Andrew Gilbert of The Jewish News of Northern California

In order to repair the world, Congregation Sherith Israel first had to repair its mighty 3,500-pipe Murray Harris organ.

The Reform congregation in San Francisco has completed the first phase of a six-figure restoration, just in time to host the opening program of the annual American Guild of Organists convention. During the June 30 event, Assistant Rabbi George Altshuler will lead a tikkun olam-themed Ma'ariv service featuring an organ composition commissioned especially for the occasion.

The event is free and open to the public. It's one of several services that will take place in local houses of worship during the conference, which draws hundreds of organists from around the world.

"We're celebrating Jewish organ music, but another purpose of this service is to expose people to Jewish liturgy," Altshuler said. "The organ still has a role to play in some forms of Jewish worship."

The focus on tikkun olam is a "good encapsulation of what we as a synagogue and Reform Jews stand for," he added. "As a frequently used buzzword and phrase, it can lose its meaning, but this idea of being called to fulfill our role in repairing the world is something quite beautiful and rooted in our tradition."

Jonathan Dimmock, Sherith Israel's music director, played a central role in bringing the conference to the congregation. He received special permission from Sir Karl Jenkins to transcribe "Tikkun Olam," a movement from the acclaimed Welsh composer's "One World" suite for choir and orchestra. Dimmock reset the piece for choir, organ, cello, violin and mezzo Karen Clark.

"Generations," a newly commissioned song cycle that is also part of the June 30 program, was composed by Australian-born composer Melissa Dunphy, who now lives in Philadelphia. The libretto is by playwright Jacqueline Goldfinger, "who wrote three gorgeous tone poems and is Jewish, so understands the structure of the service," Dunphy said.

Known as a choral composer, Dunphy spent several years as composer-in-residence with the San Francisco choir Volti. She composed the three-part "Generations" for soprano Rachel Policar and organist David Higgs. A former organist at San Francisco's Congregation Emanu-El, Higgs is a professor at the University of Rochester's Eastman School of Music and one of the world's most esteemed concert organists.

Dunphy credits organist Carson Cooman, composer-in-residence at Harvard's Memorial Church, with introducing her to the singular process of writing for such a unique instrument.

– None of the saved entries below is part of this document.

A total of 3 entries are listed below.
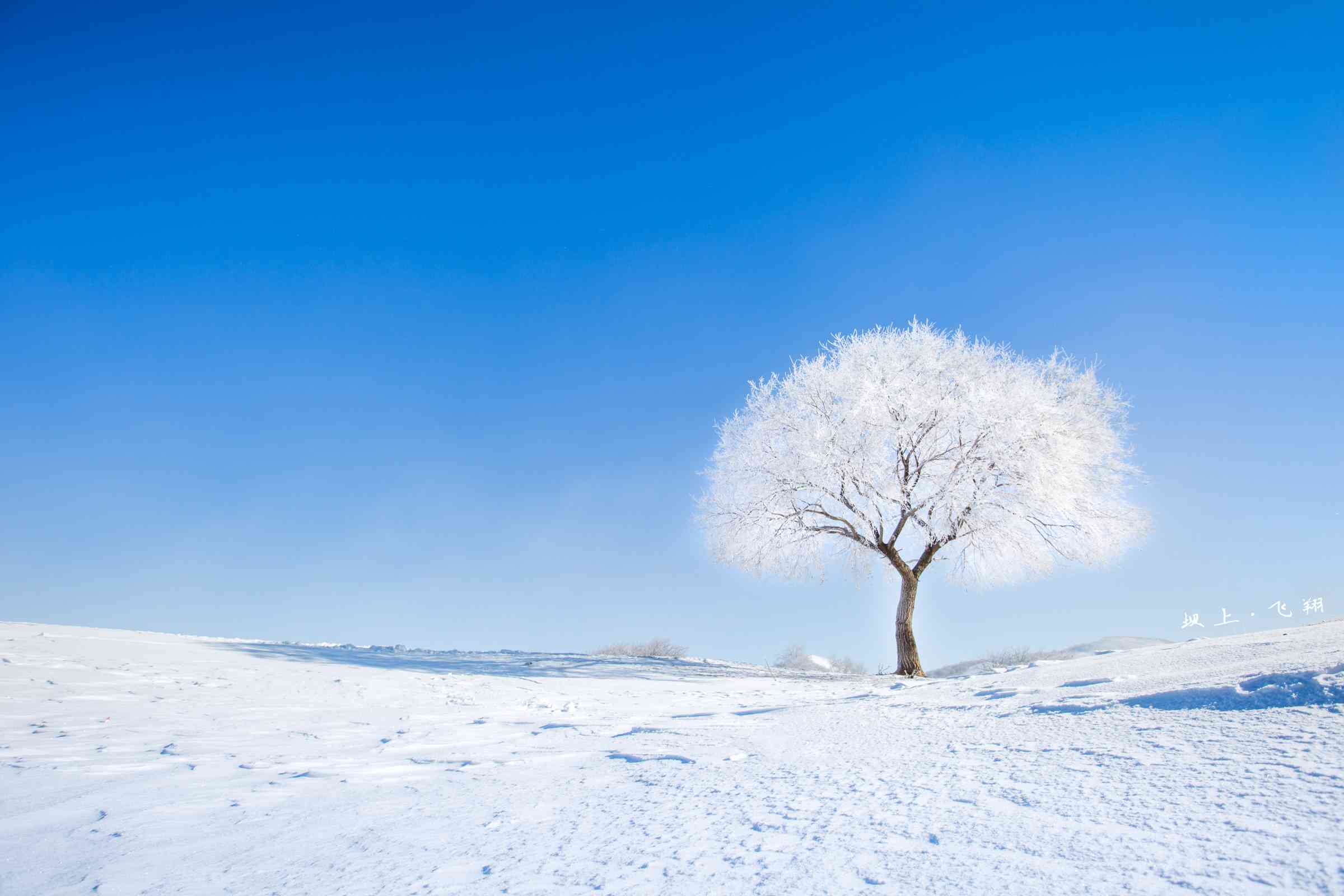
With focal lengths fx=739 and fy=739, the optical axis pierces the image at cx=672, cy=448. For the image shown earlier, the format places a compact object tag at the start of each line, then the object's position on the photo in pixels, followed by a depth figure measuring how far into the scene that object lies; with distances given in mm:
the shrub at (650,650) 22562
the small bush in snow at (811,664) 20266
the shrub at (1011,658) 17250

"Carson explained that organ writing is really a collaboration between me as the composer and the unknown performer deciding on the orchestration," she said. "Even if I could notate for every stop, which I couldn't, every organ is different. There's no guarantee that the instrument on the other end would have all those bells and whistles. The end result can be incredibly different, depending on what instrument it's played on."

The renovation of Sherith Israel's organ involves erecting scaffolding, removing collapsing pipes and sending them to Ohio for repair, according to Dimmock.

"The re-do is a multi-month process," he said. "We've completed phase 1 of that and will do phase 2 right after High Holidays this year."

The congregation celebrates its organ on its website — with a link to the fundraising campaign to keep the pipes in fettle — and explains the presence of these mighty machines in North American Reform synagogues built in the early 20th century.

"Organs became part of the Reform musical tradition in 19th century Germany, leading to a flowering of Jewish musical composition," the website says. "In 1904 Sherith Israel purchased the organ for $18,000 from the Murray M. Harris Co. of Los Angeles. Long considered one of the treasures of American organ building, it is still in perfect working order."

While the organ once embodied the Reform movement's assimilationist sensibility, the instrument's role has evolved over time.

"Historically the Reform movement is about meeting American culture where it is," Altshuler said. "One hundred years later the organ is more about honoring tradition and the past and creating beautiful, moving music."

One reason that piece of the past is so precious is that more than 40 organs were destroyed in the 1906 San Francisco earthquake and fire.

Sherith Israel's instrument is one of only a handful that survived, even fewer of which are located in buildings still devoted to worship. (The 1888 Hook & Hastings organ inside the former Church of Our Lady of Guadalupe, which has not operated as a church since 1992, is the largest unaltered pipe organ in the state.)

At Sherith Israel, Dimmock plays the organ during High Holiday services and every few weeks at Shabbat, "adding a sense of history and majesty to the service," Altshuler said.

Dimmock, who is the principal organist at San Francisco's Legion of Honor and organist for the San Francisco Symphony, is "incredibly talented and really good at improvising during [the] silent Amidah, setting a mood for the moment," Altshuler said.

Conference attendees who bring grandeur to services at their churches will soon get a chance to experience that majesty at Sherith Israel, too.